Task instructions:
Filter the data below for the string "range" and copy each matching line.

═══ Records supplied ═══

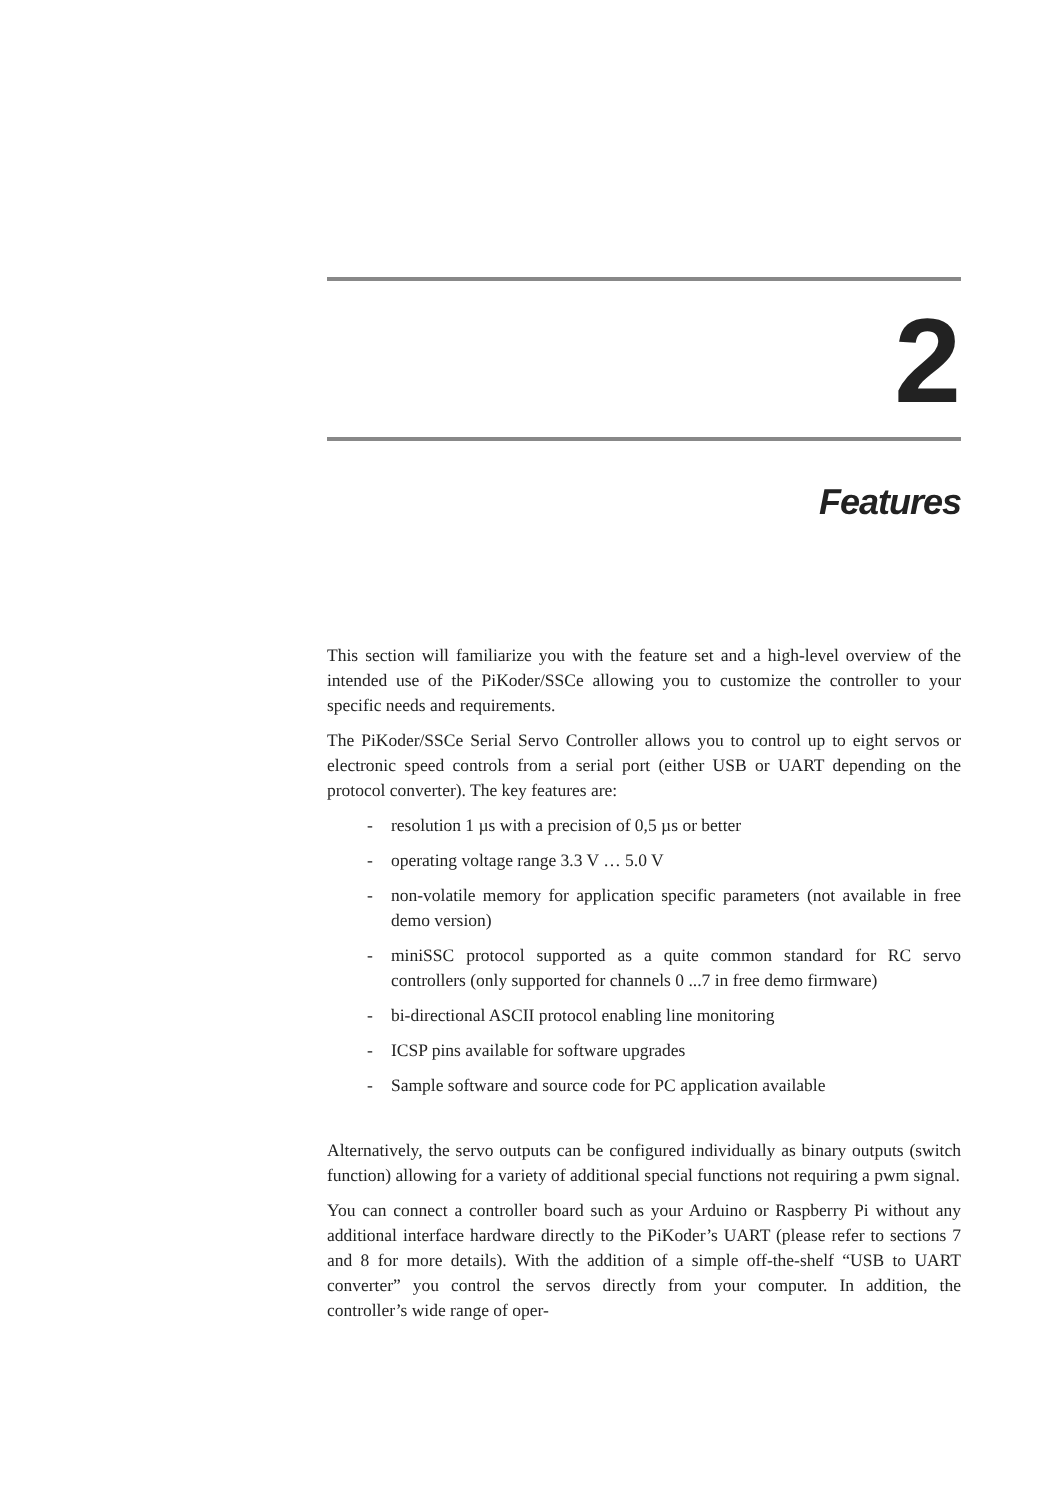2
Features
This section will familiarize you with the feature set and a high-level overview of the intended use of the PiKoder/SSCe allowing you to customize the controller to your specific needs and requirements.
The PiKoder/SSCe Serial Servo Controller allows you to control up to eight servos or electronic speed controls from a serial port (either USB or UART depending on the protocol converter). The key features are:
- resolution 1 µs with a precision of 0,5 µs or better
- operating voltage range 3.3 V … 5.0 V
- non-volatile memory for application specific parameters (not available in free demo version)
- miniSSC protocol supported as a quite common standard for RC servo controllers (only supported for channels 0 ...7 in free demo firmware)
- bi-directional ASCII protocol enabling line monitoring
- ICSP pins available for software upgrades
- Sample software and source code for PC application available
Alternatively, the servo outputs can be configured individually as binary outputs (switch function) allowing for a variety of additional special functions not requiring a pwm signal.
You can connect a controller board such as your Arduino or Raspberry Pi without any additional interface hardware directly to the PiKoder’s UART (please refer to sections 7 and 8 for more details). With the addition of a simple off-the-shelf “USB to UART converter” you control the servos directly from your computer. In addition, the controller’s wide range of oper-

═══

Response to the task:
- operating voltage range 3.3 V … 5.0 V
You can connect a controller board such as your Arduino or Raspberry Pi without any additional interface hardware directly to the PiKoder’s UART (please refer to sections 7 and 8 for more details). With the addition of a simple off-the-shelf “USB to UART converter” you control the servos directly from your computer. In addition, the controller’s wide range of oper-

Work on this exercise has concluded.